YOUR OBJECTIVE ▸
Count how many of the lines below contain the string "points", treating uppercase and lowercase letters as distinct. State only the number.

-- EXERCISE MATERIAL follows --

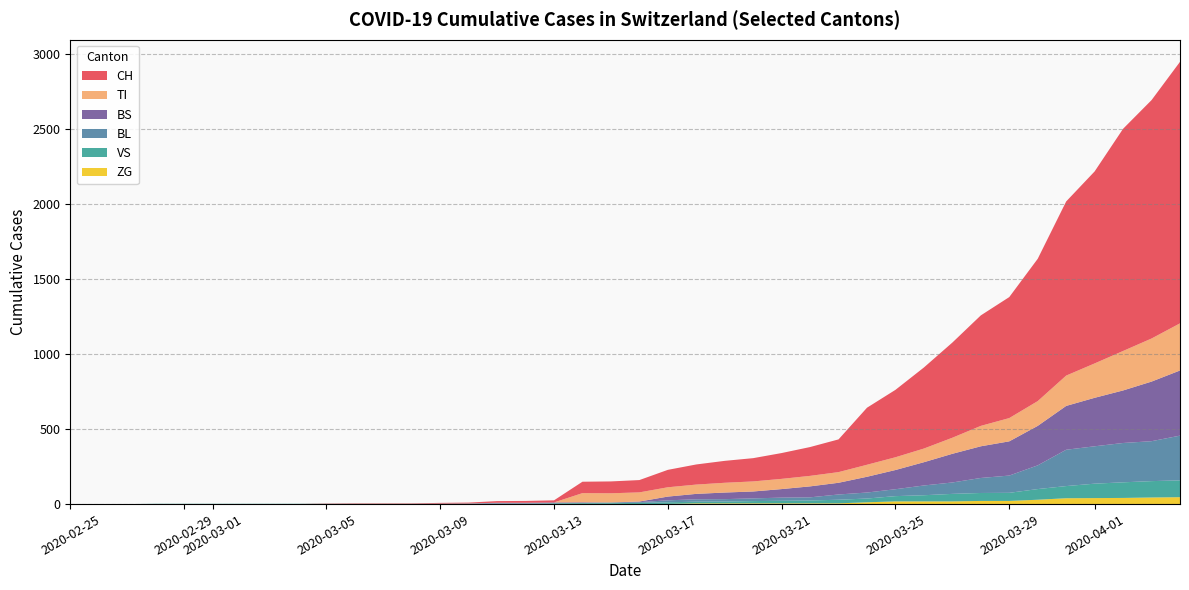

Reading left to right, extract all data points from this chart.

CH: 0=0	1=0	2=0	3=0	4=0	5=0	6=0	7=0	8=0	9=2	10=3	11=3	12=3	13=5	14=6	15=11	16=12	17=14	18=76	19=79	20=82	21=116	22=134	23=146	24=155	25=172	26=192	27=218	28=380	29=449	30=540	31=634	32=736	33=806	34=948	35=1160	36=1279	37=1480	38=1588	39=1742
TI: 0=0	1=0	2=0	3=0	4=0	5=0	6=0	7=0	8=0	9=0	10=0	11=0	12=0	13=0	14=0	15=0	16=0	17=0	18=61	19=61	20=61	21=62	22=62	23=65	24=67	25=68	26=70	27=71	28=80	29=85	30=91	31=107	32=136	33=155	34=165	35=202	36=229	37=263	38=287	39=314
VS: 0=0	1=0	2=0	3=2	4=2	5=2	6=2	7=2	8=2	9=2	10=2	11=2	12=2	13=2	14=2	15=3	16=3	17=5	18=6	19=6	20=8	21=11	22=11	23=12	24=15	25=17	26=19	27=24	28=25	29=35	30=41	31=50	32=53	33=54	34=71	35=81	36=96	37=104	38=109	39=112
BL: 0=0	1=0	2=0	3=0	4=0	5=0	6=0	7=0	8=0	9=0	10=0	11=0	12=0	13=1	14=2	15=2	16=2	17=2	18=2	19=5	20=5	21=13	22=16	23=16	24=18	25=21	26=21	27=35	28=40	29=46	30=65	31=76	32=100	33=115	34=158	35=242	36=249	37=262	38=266	39=298
BS: 0=0	1=0	2=0	3=0	4=0	5=0	6=0	7=0	8=0	9=0	10=0	11=0	12=0	13=0	14=0	15=4	16=4	17=4	18=4	19=0	20=4	21=25	22=36	23=44	24=46	25=57	26=73	27=78	28=105	29=128	30=155	31=191	32=211	33=228	34=263	35=292	36=323	37=350	38=397	39=434
ZG: 0=0	1=0	2=0	3=0	4=0	5=0	6=0	7=0	8=0	9=0	10=0	11=0	12=0	13=0	14=0	15=0	16=0	17=0	18=0	19=0	20=0	21=1	22=5	23=5	24=5	25=5	26=5	27=5	28=12	29=18	30=18	31=18	32=21	33=21	34=29	35=39	36=40	37=41	38=44	39=46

-- EXERCISE MATERIAL concluded --

PROBLEM SOLUTION ▸
1